Transfer Plans Bring Bachelor’s Degrees Closer to Home

Transferring from one college to another used to be complicated and often cost students in time lost. Time lost translates to extra tuition paid. Then in 2016, North Carolina stepped in to make to ease the pain. The North Carolina Comprehensive Articulation Agreement (CAA) is a statewide agreement governing the transfer of credits between NC community colleges and NC public universities. Students can now see a baccalaureate degree plans or BDPs for every major in a transfer program. These plans make it easy for a student to start their bachelor’s degree closer to home at a community college and provide families with a significant financial savings.

“Every public university in North Carolina has them,” explained Lisa Hill, dean of arts and sciences at Beaufort County Community College. “You can just click on the university of your choice and plan two years of community college classes. All courses listed are guaranteed to transfer and will save students time and money.It’s that transparent now.”

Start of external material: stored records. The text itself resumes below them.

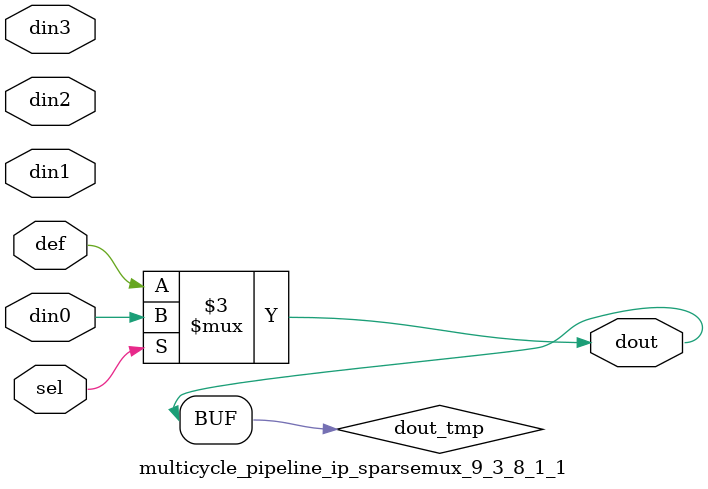
<source format=v>
`timescale 1ns / 1ps

module multicycle_pipeline_ip_sparsemux_9_3_8_1_1 (din0,din1,din2,din3,def,sel,dout);

parameter din0_WIDTH = 1;

parameter din1_WIDTH = 1;

parameter din2_WIDTH = 1;

parameter din3_WIDTH = 1;

parameter def_WIDTH = 1;
parameter sel_WIDTH = 1;
parameter dout_WIDTH = 1;

parameter [sel_WIDTH-1:0] CASE0 = 1;

parameter [sel_WIDTH-1:0] CASE1 = 1;

parameter [sel_WIDTH-1:0] CASE2 = 1;

parameter [sel_WIDTH-1:0] CASE3 = 1;

parameter ID = 1;
parameter NUM_STAGE = 1;



input [din0_WIDTH-1:0] din0;

input [din1_WIDTH-1:0] din1;

input [din2_WIDTH-1:0] din2;

input [din3_WIDTH-1:0] din3;

input [def_WIDTH-1:0] def;
input [sel_WIDTH-1:0] sel;

output [dout_WIDTH-1:0] dout;



reg [dout_WIDTH-1:0] dout_tmp;


always @ (*) begin
(* parallel_case *) case (sel)
    
    CASE0 : dout_tmp = din0;
    
    CASE1 : dout_tmp = din1;
    
    CASE2 : dout_tmp = din2;
    
    CASE3 : dout_tmp = din3;
    
    default : dout_tmp = def;
endcase
end


assign dout = dout_tmp;



endmodule

</source>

This means that students will not have to retake classes because the community college and the university’s disagree on what constitutes a science or business class. Even better, colleges now have a grievance policy so that if a BDP changes, a student can ask that a class be honored. This will help students who are following older BDPs to continue getting through a field of study efficiently.

To help students who plan to transfer navigate their major, BCCC offers College Transfer Success (ACA 122) course to incoming students. Through the advising and academic success class, students in the arts and sciences choose three BDPs that interest them. This way, they can fall back on two if they struggle in one field or change their mind about career they want to pursue. Students in business and industry choose one BDP, write one resume and research the job market in their field. All students have to present this research to their peers.

“Our students can still take any class they would like to, but we are making it very clear to them which classes they need in order to transfer seamlessly,” Hill said. “They come here to save money and reduce the time they need to spend at a four-year university. We want to help them with that goal.” Students attending community college have the opportunity to continue living with their family and work existing part-time jobs.

“We want to make sure that when students go off to ECU, NC State or UNC-Wilmington, that they get through efficiently. We don’t want them to get there and find out that they are going to have to go for an additional semester or two.”

The Baccalaureate Degree Plans mean that while students sign up for Associate in Arts or Associate in Science at BCCC, they are really working on a Bachelor of Science or Bachelor of Arts at Elizabeth City State University, NC State University, or any university of their choice all while learning in a smaller class that is closer to home.

BCCC is currently enrolling students for the fall semester. Advisors are on hand in Building 9 all summer to help with registration. The next two orientations for new students are on June 28 and July 10.